BEGIN

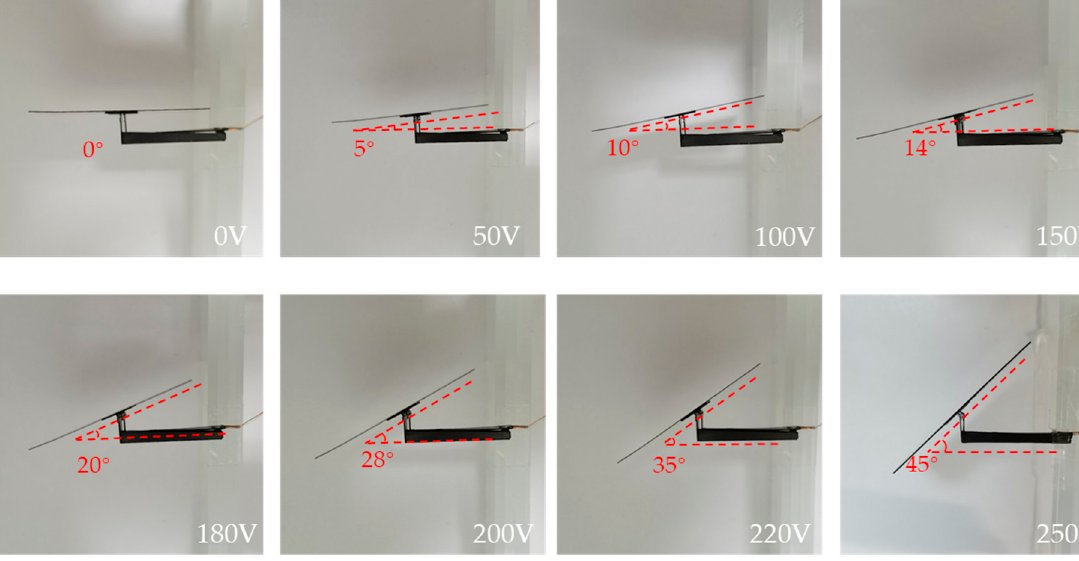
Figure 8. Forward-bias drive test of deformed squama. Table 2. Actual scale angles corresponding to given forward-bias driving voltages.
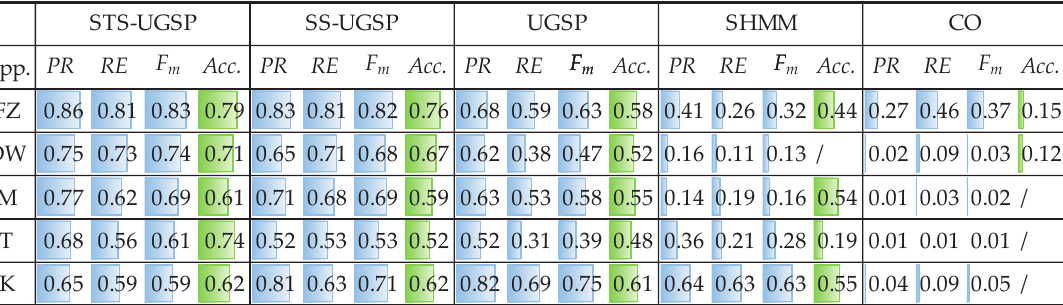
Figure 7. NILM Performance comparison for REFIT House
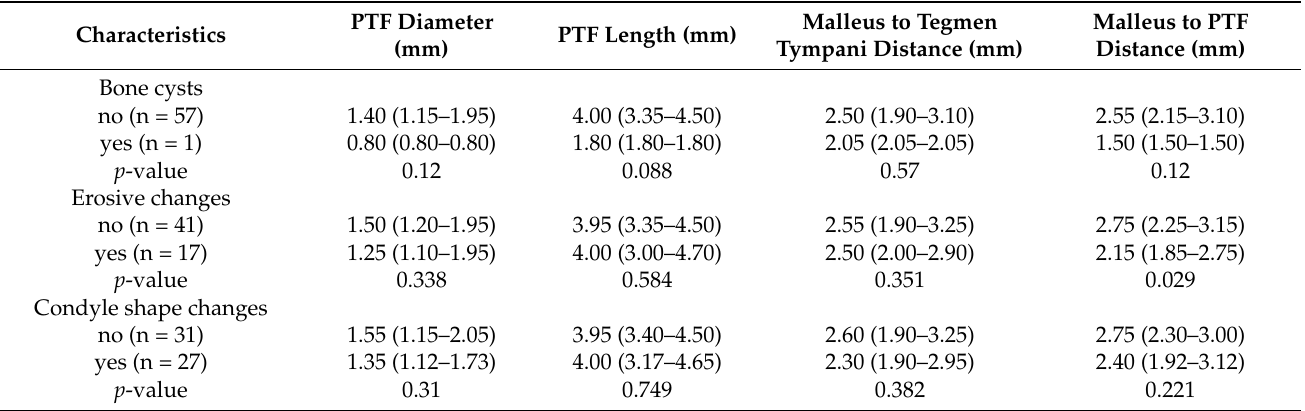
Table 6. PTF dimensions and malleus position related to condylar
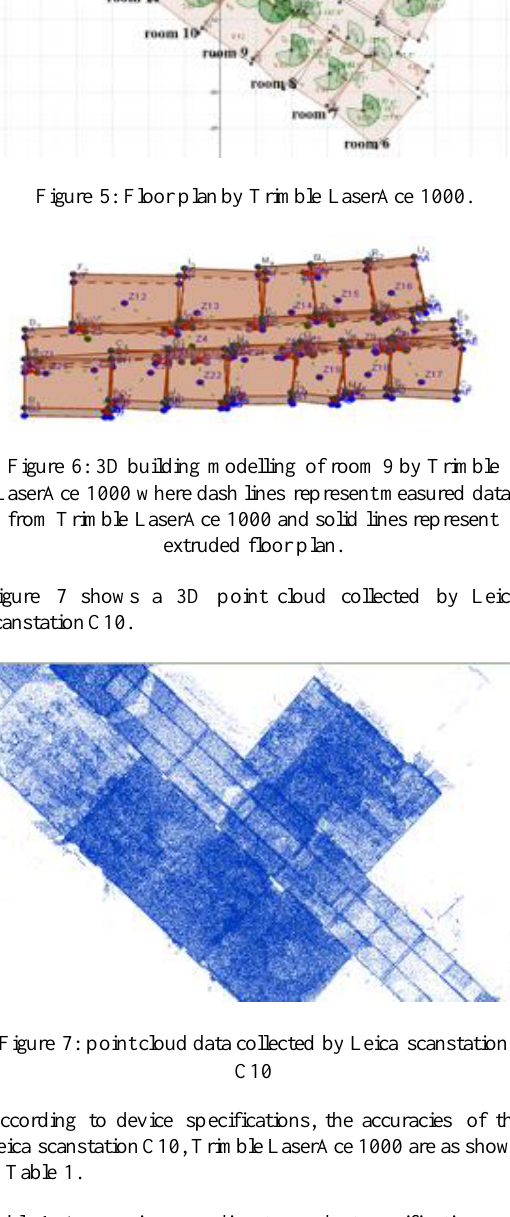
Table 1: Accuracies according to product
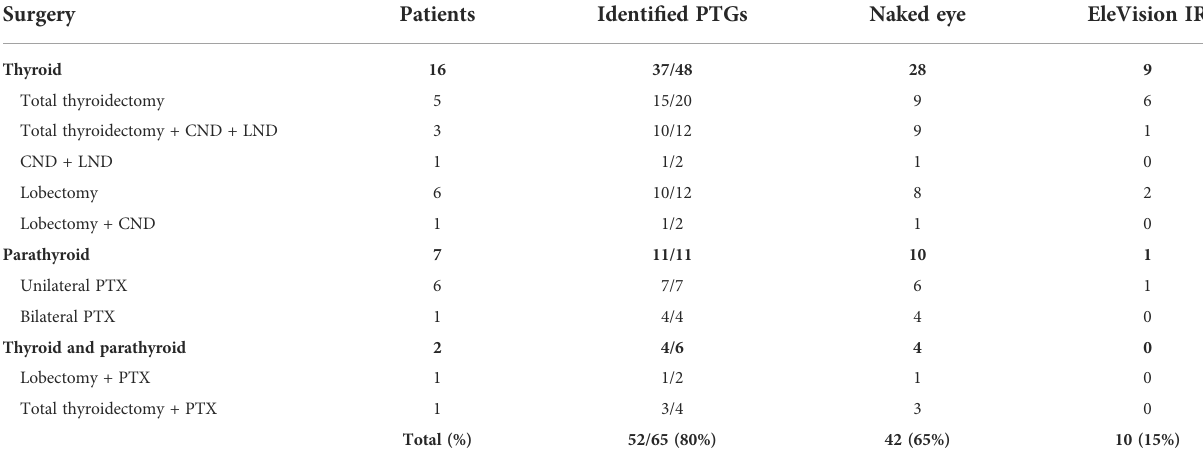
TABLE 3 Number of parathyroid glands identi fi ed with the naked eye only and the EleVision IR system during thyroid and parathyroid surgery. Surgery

END

_Exercise brief_
Search the entries above for lines containing the word "Figure", and copy each one.

_Result of this exercise_
Figure 8. Forward-bias drive test of deformed squama. Table 2. Actual scale angles corresponding to given forward-bias driving voltages.
Figure 7. NILM Performance comparison for REFIT House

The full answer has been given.